Vapurların başına en son gelen, yeni vapurların alınması için bir oylama başlatılması oldu. Siz buna neden karşı çıktınız?
İstanbul’un tarihinin hiçbir döneminde “Vapur üretelim hepsi 2 bin 500 kişilik olsun, şu kadar boyu olsun” mantığıyla, hepsi bir fabrikadan çıkar gibi vapur üretilmedi. Çünkü vapur üretilmesi hat analizlerine göre yapılır. Senede 4 veya 5 tane 1500 kişilik vapur üretilebilir tabii, ama bunun için değişik hatlar için değişik vapurlar üretilmesi lazım. Boğaz’dan karşıya geçmek için uygun yolcu sayısı ve hız durumuna göre ayrı vapur, Avcılar-Maltepe arasında ayrı özelliklere göre vapur üretilmesi gerekir. Bütün bu hatları analiz etmeden sadece Karaköy-Haydarpaşa üzerinden giderek ya da Karaköy-Kadıköy hattı gibi bir çember çizip o çemberin içinde kalan “1500 kişilik şu kadar vapur bize yeter” diyerek üretim yapmak rasyonel değil.
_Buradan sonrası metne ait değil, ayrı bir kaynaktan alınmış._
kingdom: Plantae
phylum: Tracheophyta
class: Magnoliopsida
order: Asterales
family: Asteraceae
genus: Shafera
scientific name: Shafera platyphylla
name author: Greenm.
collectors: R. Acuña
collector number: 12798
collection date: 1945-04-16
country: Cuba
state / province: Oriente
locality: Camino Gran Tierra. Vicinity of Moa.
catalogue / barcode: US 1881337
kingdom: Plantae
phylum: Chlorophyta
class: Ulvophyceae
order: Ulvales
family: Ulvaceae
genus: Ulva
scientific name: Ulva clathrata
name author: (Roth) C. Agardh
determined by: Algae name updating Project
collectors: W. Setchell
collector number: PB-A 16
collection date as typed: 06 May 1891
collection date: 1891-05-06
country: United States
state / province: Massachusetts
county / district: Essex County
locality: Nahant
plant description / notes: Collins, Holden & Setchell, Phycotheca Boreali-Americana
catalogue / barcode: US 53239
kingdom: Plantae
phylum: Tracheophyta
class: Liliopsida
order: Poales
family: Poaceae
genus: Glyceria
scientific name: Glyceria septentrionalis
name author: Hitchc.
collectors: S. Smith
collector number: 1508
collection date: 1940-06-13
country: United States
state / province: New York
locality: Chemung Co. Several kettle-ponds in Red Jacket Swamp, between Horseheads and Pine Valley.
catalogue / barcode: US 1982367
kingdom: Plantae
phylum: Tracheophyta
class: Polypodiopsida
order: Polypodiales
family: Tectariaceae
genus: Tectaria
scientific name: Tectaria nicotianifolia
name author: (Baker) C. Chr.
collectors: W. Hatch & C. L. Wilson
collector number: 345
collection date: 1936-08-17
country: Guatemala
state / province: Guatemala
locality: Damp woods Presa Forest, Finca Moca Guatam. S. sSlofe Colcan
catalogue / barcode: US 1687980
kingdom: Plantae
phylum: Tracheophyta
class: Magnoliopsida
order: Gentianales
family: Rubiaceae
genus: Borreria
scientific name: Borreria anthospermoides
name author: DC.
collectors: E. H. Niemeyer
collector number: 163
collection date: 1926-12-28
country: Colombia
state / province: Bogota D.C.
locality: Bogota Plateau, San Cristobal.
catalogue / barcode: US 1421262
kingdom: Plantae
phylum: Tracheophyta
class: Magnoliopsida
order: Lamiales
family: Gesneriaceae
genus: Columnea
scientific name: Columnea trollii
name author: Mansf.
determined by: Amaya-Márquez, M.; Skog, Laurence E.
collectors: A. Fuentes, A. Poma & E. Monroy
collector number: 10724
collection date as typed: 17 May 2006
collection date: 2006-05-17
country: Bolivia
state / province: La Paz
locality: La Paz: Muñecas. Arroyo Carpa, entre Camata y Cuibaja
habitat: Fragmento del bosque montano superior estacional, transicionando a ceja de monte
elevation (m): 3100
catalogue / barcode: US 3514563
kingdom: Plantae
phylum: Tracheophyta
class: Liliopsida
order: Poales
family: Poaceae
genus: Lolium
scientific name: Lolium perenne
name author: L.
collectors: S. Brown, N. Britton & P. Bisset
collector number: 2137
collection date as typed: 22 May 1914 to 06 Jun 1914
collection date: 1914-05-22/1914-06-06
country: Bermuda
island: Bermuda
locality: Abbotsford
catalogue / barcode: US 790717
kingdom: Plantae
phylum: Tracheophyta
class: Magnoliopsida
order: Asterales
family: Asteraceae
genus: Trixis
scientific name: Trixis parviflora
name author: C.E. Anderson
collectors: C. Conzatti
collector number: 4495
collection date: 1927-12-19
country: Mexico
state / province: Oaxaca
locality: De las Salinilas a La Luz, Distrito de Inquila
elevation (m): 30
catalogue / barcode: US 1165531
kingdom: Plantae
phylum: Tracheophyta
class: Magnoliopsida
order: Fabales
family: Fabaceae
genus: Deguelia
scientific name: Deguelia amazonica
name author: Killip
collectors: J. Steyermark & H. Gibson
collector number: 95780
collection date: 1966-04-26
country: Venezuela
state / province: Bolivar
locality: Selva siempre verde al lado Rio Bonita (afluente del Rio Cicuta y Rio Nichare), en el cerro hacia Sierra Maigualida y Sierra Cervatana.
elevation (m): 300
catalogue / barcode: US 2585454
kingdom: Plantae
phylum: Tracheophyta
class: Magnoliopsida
Bütün bu veriler elimizdeyken oylama ile oyalanıyoruz. Oylama sonucundan eski vapurlarımıza benzeyen vapurlar kazanırsa sevinecek miyiz? Hayır. Uzun vadede İstanbul’da denizlerin kullanımı ile ilgili bir şeyler yapmak; bir kültür oluşturmak lazım. Bu yapılmadığı sürece birtakım şirketlerin eline kalıyor bu iş. Ben bir vapur tasarlayacak olsam bunu tek başıma yapamam. Bütün o deneyimden faydalanmak isterim. Nedir bu deneyimler; orda bir sürü kaptan, çımacı çalışmıştır; vapur tarihçileri vardır. Ama nasıl oldu? İsmini dahi açıklamaktan çekinen birtakım tasarımcılara verildi bu iş ve onlar da eski vapurlara bakarak birtakım resimler çizdiler.
Mühendislik açısından da hatalı olduğunu savunuyorsunuz sanırım.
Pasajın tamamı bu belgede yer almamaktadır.